* _Task requirements_: Each entry in this listing needs to be written out again, word for word.

* _Given records_:
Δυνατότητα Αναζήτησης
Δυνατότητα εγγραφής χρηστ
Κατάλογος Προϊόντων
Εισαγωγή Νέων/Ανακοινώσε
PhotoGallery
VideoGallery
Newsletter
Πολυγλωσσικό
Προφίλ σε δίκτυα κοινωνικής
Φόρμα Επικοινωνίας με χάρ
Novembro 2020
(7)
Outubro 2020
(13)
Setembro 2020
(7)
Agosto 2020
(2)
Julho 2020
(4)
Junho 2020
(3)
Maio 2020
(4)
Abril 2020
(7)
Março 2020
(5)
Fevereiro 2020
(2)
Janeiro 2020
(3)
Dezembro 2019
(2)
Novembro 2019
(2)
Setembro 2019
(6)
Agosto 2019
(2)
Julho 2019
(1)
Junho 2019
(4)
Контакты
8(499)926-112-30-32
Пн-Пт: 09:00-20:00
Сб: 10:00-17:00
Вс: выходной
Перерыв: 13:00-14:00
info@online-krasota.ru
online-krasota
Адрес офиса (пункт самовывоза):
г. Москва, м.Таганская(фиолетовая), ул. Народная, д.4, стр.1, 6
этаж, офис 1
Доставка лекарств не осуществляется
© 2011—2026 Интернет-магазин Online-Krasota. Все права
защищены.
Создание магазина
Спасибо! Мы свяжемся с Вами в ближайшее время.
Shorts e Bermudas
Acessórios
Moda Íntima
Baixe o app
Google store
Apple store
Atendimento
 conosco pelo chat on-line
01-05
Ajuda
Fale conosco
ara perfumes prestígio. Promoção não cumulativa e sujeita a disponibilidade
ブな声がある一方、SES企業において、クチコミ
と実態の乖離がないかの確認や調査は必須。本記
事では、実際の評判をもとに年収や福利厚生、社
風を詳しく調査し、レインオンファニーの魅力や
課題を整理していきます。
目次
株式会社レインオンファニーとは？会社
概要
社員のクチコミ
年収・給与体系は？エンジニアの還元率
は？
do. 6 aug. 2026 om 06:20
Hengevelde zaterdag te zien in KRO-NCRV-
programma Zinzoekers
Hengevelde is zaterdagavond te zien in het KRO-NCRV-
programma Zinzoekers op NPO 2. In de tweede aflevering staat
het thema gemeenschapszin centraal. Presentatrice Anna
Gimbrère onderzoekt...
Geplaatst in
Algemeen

* _Completed task_:
Δυνατότητα Αναζήτησης
Δυνατότητα εγγραφής χρηστ
Κατάλογος Προϊόντων
Εισαγωγή Νέων/Ανακοινώσε
PhotoGallery
VideoGallery
Newsletter
Πολυγλωσσικό
Προφίλ σε δίκτυα κοινωνικής
Φόρμα Επικοινωνίας με χάρ
Novembro 2020
(7)
Outubro 2020
(13)
Setembro 2020
(7)
Agosto 2020
(2)
Julho 2020
(4)
Junho 2020
(3)
Maio 2020
(4)
Abril 2020
(7)
Março 2020
(5)
Fevereiro 2020
(2)
Janeiro 2020
(3)
Dezembro 2019
(2)
Novembro 2019
(2)
Setembro 2019
(6)
Agosto 2019
(2)
Julho 2019
(1)
Junho 2019
(4)
Контакты
8(499)926-112-30-32
Пн-Пт: 09:00-20:00
Сб: 10:00-17:00
Вс: выходной
Перерыв: 13:00-14:00
info@online-krasota.ru
online-krasota
Адрес офиса (пункт самовывоза):
г. Москва, м.Таганская(фиолетовая), ул. Народная, д.4, стр.1, 6
этаж, офис 1
Доставка лекарств не осуществляется
© 2011—2026 Интернет-магазин Online-Krasota. Все права
защищены.
Создание магазина
Спасибо! Мы свяжемся с Вами в ближайшее время.
Shorts e Bermudas
Acessórios
Moda Íntima
Baixe o app
Google store
Apple store
Atendimento
 conosco pelo chat on-line
01-05
Ajuda
Fale conosco
ara perfumes prestígio. Promoção não cumulativa e sujeita a disponibilidade
ブな声がある一方、SES企業において、クチコミ
と実態の乖離がないかの確認や調査は必須。本記
事では、実際の評判をもとに年収や福利厚生、社
風を詳しく調査し、レインオンファニーの魅力や
課題を整理していきます。
目次
株式会社レインオンファニーとは？会社
概要
社員のクチコミ
年収・給与体系は？エンジニアの還元率
は？
do. 6 aug. 2026 om 06:20
Hengevelde zaterdag te zien in KRO-NCRV-
programma Zinzoekers
Hengevelde is zaterdagavond te zien in het KRO-NCRV-
programma Zinzoekers op NPO 2. In de tweede aflevering staat
het thema gemeenschapszin centraal. Presentatrice Anna
Gimbrère onderzoekt...
Geplaatst in
Algemeen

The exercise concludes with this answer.